Long-Standing Problem
Internal documents show that this bias has been known about for more than a year. Furthermore, police forces argued to overturn an earlier ruling that was designed to address the problem.
Senior officers were informed of the system's bias in late 2024. The government-ordered laboratory study found the system was had a higher probability to suggest incorrect matches for photos of women, individuals of Black ethnicity, and those under 40 years old.
A Policy U-Turn
In reaction, the national police leadership body mandated that the accuracy setting required for potential matches be increased to a level where the disparity was greatly diminished.
However, this directive was overturned the following month following complaints from police that the modified technology was generating fewer “investigative leads”. NPCC documents show the stricter setting reduced the number of queries resulting in potential matches from 56% to a just under 15%.
Severe Disparities
Although the Home Office and NPCC declined to specify what threshold is currently used, the recent independent review discovered the system could produce incorrect matches for women of Black heritage almost 100 times more often than for white women at certain settings.

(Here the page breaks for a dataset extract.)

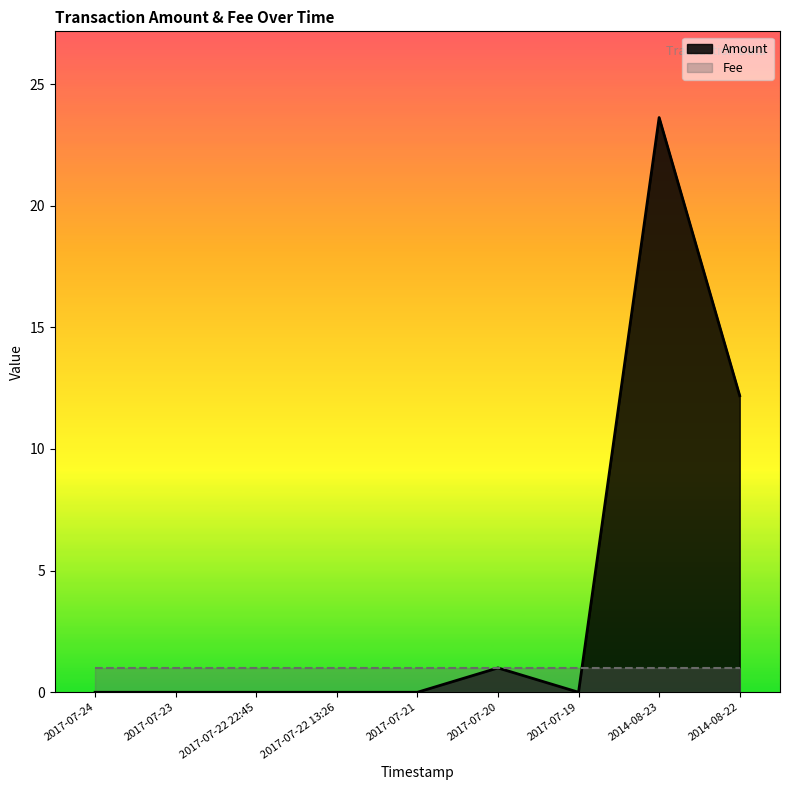

List the labels in order of value, smallest first.

2017-07-24, 2017-07-23, 2017-07-22 22:45, 2017-07-22 13:26, 2017-07-21, 2017-07-19, 2017-07-20, 2014-08-22, 2014-08-23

The ministry commented on these findings: “Our evaluation found that in a limited set of circumstances the algorithm is has a greater tendency to wrongly flag some demographic groups in its match reports.”
Balancing Utility and Fairness
Describing the effect of the brief increase to the system's confidence threshold, the police records state: “This adjustment significantly reduces the effect of bias across protected characteristics of race, age and sex but had a significant negative impact on police efficiency”. The papers further note that forces complained that “a previously useful tool now delivered outcomes of questionable value”.
Wider Implementation Proposals
Meanwhile, the government has launched a two-and-a-half-month consultation on its proposals to expand the use of facial recognition technology. Policing minister the relevant minister has described the technology as the “most significant advance since DNA matching”.
Expert and Oversight Concerns
The chair of a police oversight board, head of the advisory panel for the national policing equality strategy, said: “We observed scant consideration in equality strategy sessions of the technology deployment even with clear relevance with the strategy's goals.
“This disclosure show yet again that the anti-racism commitments the police has undertaken via the equality initiative are not being translated into broader operations. Our reports have warned that innovative tools are being rolled out in a context where racial disparities, inadequate oversight and faulty information gathering already persist.
“Any use of facial recognition must adhere to rigorous official guidelines, be independently scrutinised, and demonstrate it diminishes rather than compounds ethnic bias.”
Official Statement
A Home Office spokesperson stated: “The Home Office takes the conclusions of the report seriously and we have already taken action. A new algorithm has been externally evaluated and acquired, which has no statistically significant bias. It will be trialled in the coming months and will be undergo evaluation.
“The foremost aim is ensuring public safety. This revolutionary tool will support police to put criminals and rapists behind bars. There is human involvement in every step of the procedure and no arrest or charge would be pursued without specialist personnel meticulously examining the results.”